- _TASK STATEMENT_: Could you restate the entries below word for word and leave out the pictures?
━━ DATA
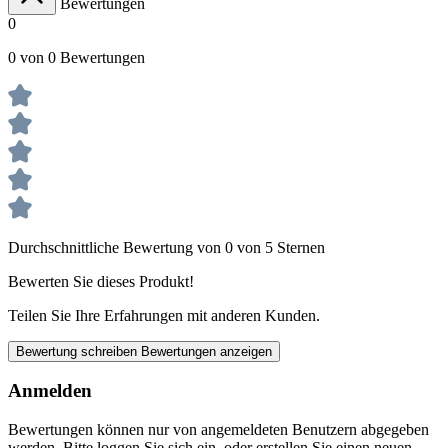
Bewertungen
0
0 von 0 Bewertungen
Durchschnittliche Bewertung von 0 von 5 Sternen
Bewerten Sie dieses Produkt!
Teilen Sie Ihre Erfahrungen mit anderen Kunden.
Bewertung schreiben
Bewertungen anzeigen
Anmelden
Bewertungen können nur von angemeldeten Benutzern abgegeben
werden. Bitte loggen Sie sich ein, oder erstellen Sie einen neuen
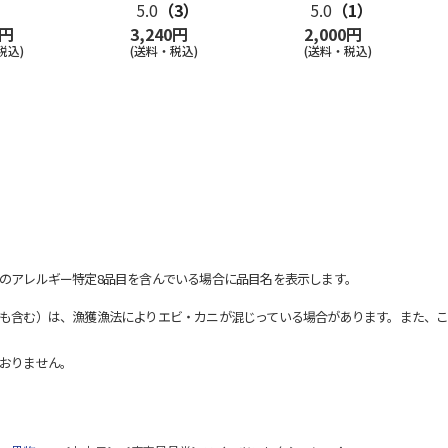
5.0
（3）
5.0
（1）
0円
3,240円
2,000円
税込)
(送料・税込)
(送料・税込)
のアレルギー特定8品目を含んでいる場合に品目名を表示します。
も含む）は、漁獲漁法によりエビ・カニが混じっている場合があります。また、こ
おりません。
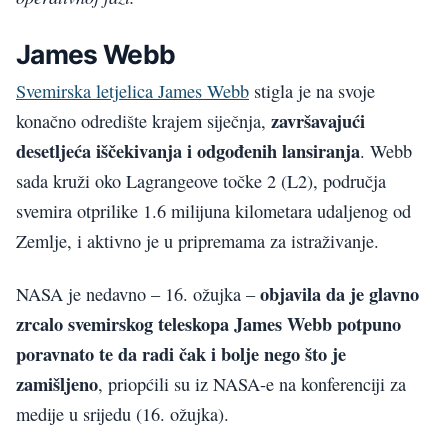
James Webb
Svemirska letjelica James Webb
stigla je na svoje
završavajući
konačno odredište krajem siječnja,
desetljeća iščekivanja i odgođenih lansiranja
. Webb
sada kruži oko Lagrangeove točke 2 (L2), područja
svemira otprilike 1.6 milijuna kilometara udaljenog od
Zemlje, i aktivno je u pripremama za istraživanje.
objavila da je glavno
NASA je nedavno – 16. ožujka –
zrcalo svemirskog teleskopa James Webb potpuno
poravnato te da radi čak i bolje nego što je
zamišljeno
, priopćili su iz NASA-e na konferenciji za
medije u srijedu (16. ožujka).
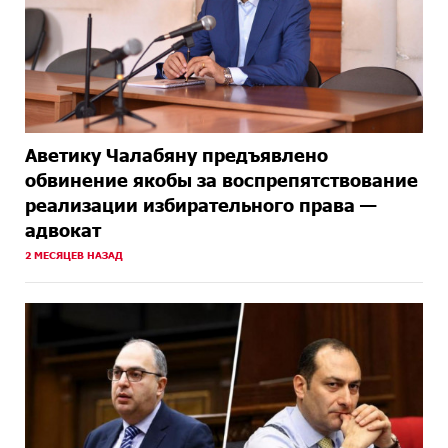
Аветику Чалабяну предъявлено
обвинение якобы за воспрепятствование
реализации избирательного права —
адвокат
2 МЕСЯЦЕВ НАЗАД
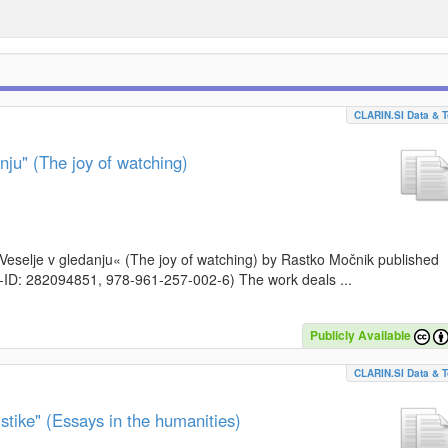
CLARIN.SI Data & T
nju" (The joy of watching)
k »Veselje v gledanju« (The joy of watching) by Rastko Močnik published
I-ID: 282094851, 978-961-257-002-6) The work deals ...
Publicly Available
CLARIN.SI Data & T
stike" (Essays in the humanities)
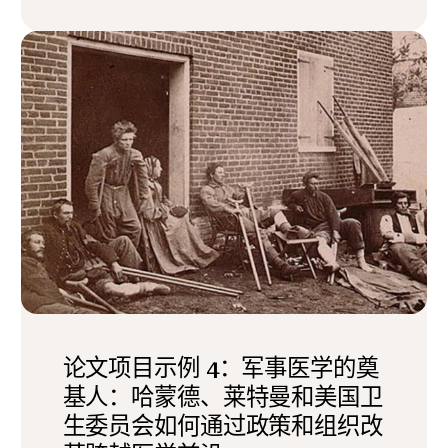
论文项目示例 4：军事医学的奠
基人：哈蒙德、莱特曼和美国卫
生委员会如何通过政策和组织改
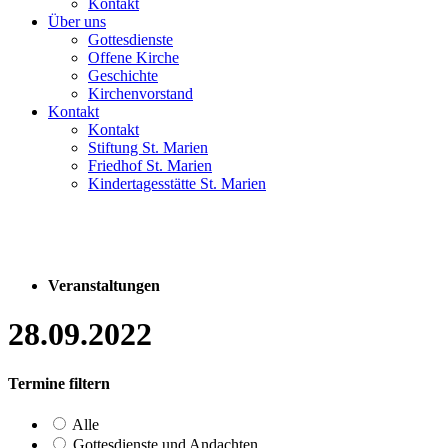
Kontakt
Über uns
Gottesdienste
Offene Kirche
Geschichte
Kirchenvorstand
Kontakt
Kontakt
Stiftung St. Marien
Friedhof St. Marien
Kindertagesstätte St. Marien
Veranstaltungen
28.09.2022
Termine filtern
Alle
Gottesdienste und Andachten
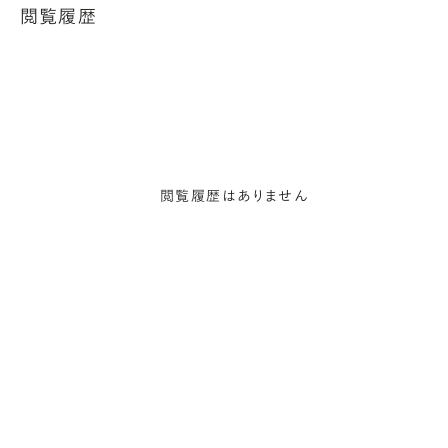
閲覧履歴
閲覧履歴はありません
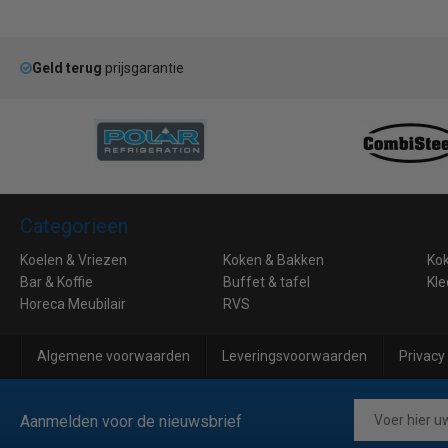
Geld terug
prijsgarantie
Categorieën
Koelen & Vriezen
Koken & Bakken
Ko
Bar & Koffie
Buffet & tafel
Kle
Horeca Meubilair
RVS
Algemene voorwaarden
Leveringsvoorwaarden
Privacy
Aanmelden voor de nieuwsbrief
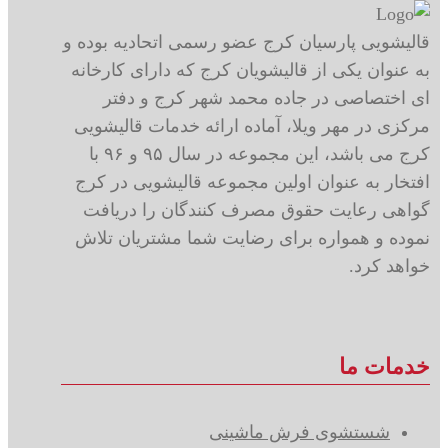
قالیشویی پارسیان کرج عضو رسمی اتحادیه بوده و
به عنوان یکی از قالیشویان کرج که دارای کارخانه
ای اختصاصی در جاده محمد شهر کرج و دفتر
مرکزی در مهر ویلا، آماده ارائه خدمات قالیشویی
کرج می باشد، این مجموعه در سال ۹۵ و ۹۶ با
افتخار به عنوان اولین مجموعه قالیشویی در کرج
گواهی رعایت حقوق مصرف کنندگان را دریافت
نموده و همواره برای رضایت شما مشتریان تلاش
خواهد کرد.
خدمات ما
شستشوی فرش ماشینی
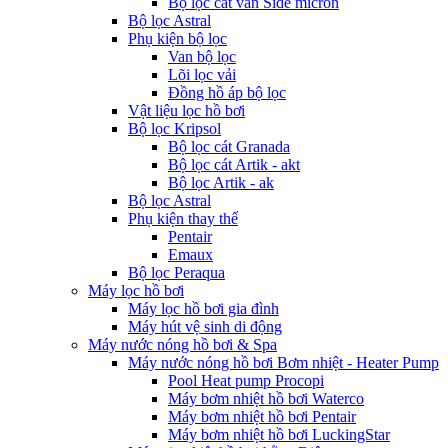
Bộ lọc cát van Side micron
Bộ lọc Astral
Phụ kiện bộ lọc
Van bộ lọc
Lõi lọc vải
Đồng hồ áp bộ lọc
Vật liệu lọc hồ bơi
Bộ lọc Kripsol
Bộ lọc cát Granada
Bộ lọc cát Artik - akt
Bộ lọc Artik - ak
Bộ lọc Astral
Phụ kiện thay thế
Pentair
Emaux
Bộ lọc Peraqua
Máy lọc hồ bơi
Máy lọc hồ bơi gia đình
Máy hút vệ sinh di động
Máy nước nóng hồ bơi & Spa
Máy nước nóng hồ bơi Bơm nhiệt - Heater Pump
Pool Heat pump Procopi
Máy bơm nhiệt hồ bơi Waterco
Máy bơm nhiệt hồ bơi Pentair
Máy bơm nhiệt hồ bơi LuckingStar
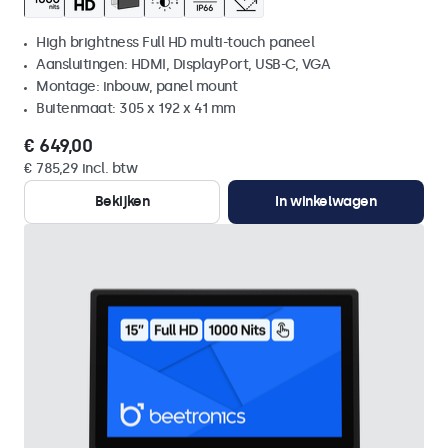
High brightness Full HD multi-touch paneel
Aansluitingen: HDMI, DisplayPort, USB-C, VGA
Montage: inbouw, panel mount
Buitenmaat: 305 x 192 x 41 mm
€ 649,00
€ 785,29 incl. btw
Bekijken
In winkelwagen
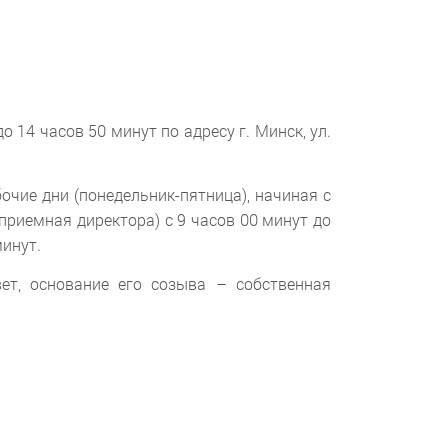
 14 часов 50 минут по адресу г. Минск, ул.
очие дни (понедельник-пятница), начиная с
 (приемная директора) с 9 часов 00 минут до
минут.
т, основание его созыва – собственная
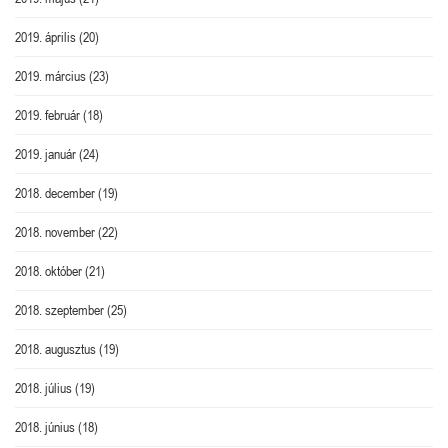
2019. április
(20)
2019. március
(23)
2019. február
(18)
2019. január
(24)
2018. december
(19)
2018. november
(22)
2018. október
(21)
2018. szeptember
(25)
2018. augusztus
(19)
2018. július
(19)
2018. június
(18)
━━━━
- _ANSWER TO THIS PROBLEM_:
Bewertungen
0
0 von 0 Bewertungen
Durchschnittliche Bewertung von 0 von 5 Sternen
Bewerten Sie dieses Produkt!
Teilen Sie Ihre Erfahrungen mit anderen Kunden.
Bewertung schreiben
Bewertungen anzeigen
Anmelden
Bewertungen können nur von angemeldeten Benutzern abgegeben
werden. Bitte loggen Sie sich ein, oder erstellen Sie einen neuen
5.0
（3）
5.0
（1）
0円
3,240円
2,000円
税込)
(送料・税込)
(送料・税込)
のアレルギー特定8品目を含んでいる場合に品目名を表示します。
も含む）は、漁獲漁法によりエビ・カニが混じっている場合があります。また、こ
おりません。
James Webb
Svemirska letjelica James Webb
stigla je na svoje
završavajući
konačno odredište krajem siječnja,
desetljeća iščekivanja i odgođenih lansiranja
. Webb
sada kruži oko Lagrangeove točke 2 (L2), područja
svemira otprilike 1.6 milijuna kilometara udaljenog od
Zemlje, i aktivno je u pripremama za istraživanje.
objavila da je glavno
NASA je nedavno – 16. ožujka –
zrcalo svemirskog teleskopa James Webb potpuno
poravnato te da radi čak i bolje nego što je
zamišljeno
, priopćili su iz NASA-e na konferenciji za
medije u srijedu (16. ožujka).
Аветику Чалабяну предъявлено
обвинение якобы за воспрепятствование
реализации избирательного права —
адвокат
2 МЕСЯЦЕВ НАЗАД
CLARIN.SI Data & T
nju" (The joy of watching)
k »Veselje v gledanju« (The joy of watching) by Rastko Močnik published
I-ID: 282094851, 978-961-257-002-6) The work deals ...
Publicly Available
CLARIN.SI Data & T
stike" (Essays in the humanities)
论文项目示例 4：军事医学的奠
基人：哈蒙德、莱特曼和美国卫
生委员会如何通过政策和组织改
Kontakt
Über uns
Gottesdienste
Offene Kirche
Geschichte
Kirchenvorstand
Kontakt
Kontakt
Stiftung St. Marien
Friedhof St. Marien
Kindertagesstätte St. Marien
Veranstaltungen
28.09.2022
Termine filtern
Alle
Gottesdienste und Andachten
閲覧履歴
閲覧履歴はありません
Geld terug
prijsgarantie
Categorieën
Koelen & Vriezen
Koken & Bakken
Ko
Bar & Koffie
Buffet & tafel
Kle
Horeca Meubilair
RVS
Algemene voorwaarden
Leveringsvoorwaarden
Privacy
Aanmelden voor de nieuwsbrief
قالیشویی پارسیان کرج عضو رسمی اتحادیه بوده و
به عنوان یکی از قالیشویان کرج که دارای کارخانه
ای اختصاصی در جاده محمد شهر کرج و دفتر
مرکزی در مهر ویلا، آماده ارائه خدمات قالیشویی
کرج می باشد، این مجموعه در سال ۹۵ و ۹۶ با
افتخار به عنوان اولین مجموعه قالیشویی در کرج
گواهی رعایت حقوق مصرف کنندگان را دریافت
نموده و همواره برای رضایت شما مشتریان تلاش
خواهد کرد.
خدمات ما
شستشوی فرش ماشینی
Bộ lọc cát van Side micron
Bộ lọc Astral
Phụ kiện bộ lọc
Van bộ lọc
Lõi lọc vải
Đồng hồ áp bộ lọc
Vật liệu lọc hồ bơi
Bộ lọc Kripsol
Bộ lọc cát Granada
Bộ lọc cát Artik - akt
Bộ lọc Artik - ak
Bộ lọc Astral
Phụ kiện thay thế
Pentair
Emaux
Bộ lọc Peraqua
Máy lọc hồ bơi
Máy lọc hồ bơi gia đình
Máy hút vệ sinh di động
Máy nước nóng hồ bơi & Spa
Máy nước nóng hồ bơi Bơm nhiệt - Heater Pump
Pool Heat pump Procopi
Máy bơm nhiệt hồ bơi Waterco
Máy bơm nhiệt hồ bơi Pentair
Máy bơm nhiệt hồ bơi LuckingStar
High brightness Full HD multi-touch paneel
Aansluitingen: HDMI, DisplayPort, USB-C, VGA
Montage: inbouw, panel mount
Buitenmaat: 305 x 192 x 41 mm
€ 649,00
€ 785,29 incl. btw
Bekijken
In winkelwagen
 14 часов 50 минут по адресу г. Минск, ул.
очие дни (понедельник-пятница), начиная с
 (приемная директора) с 9 часов 00 минут до
минут.
т, основание его созыва – собственная
2019. április
(20)
2019. március
(23)
2019. február
(18)
2019. január
(24)
2018. december
(19)
2018. november
(22)
2018. október
(21)
2018. szeptember
(25)
2018. augusztus
(19)
2018. július
(19)
2018. június
(18)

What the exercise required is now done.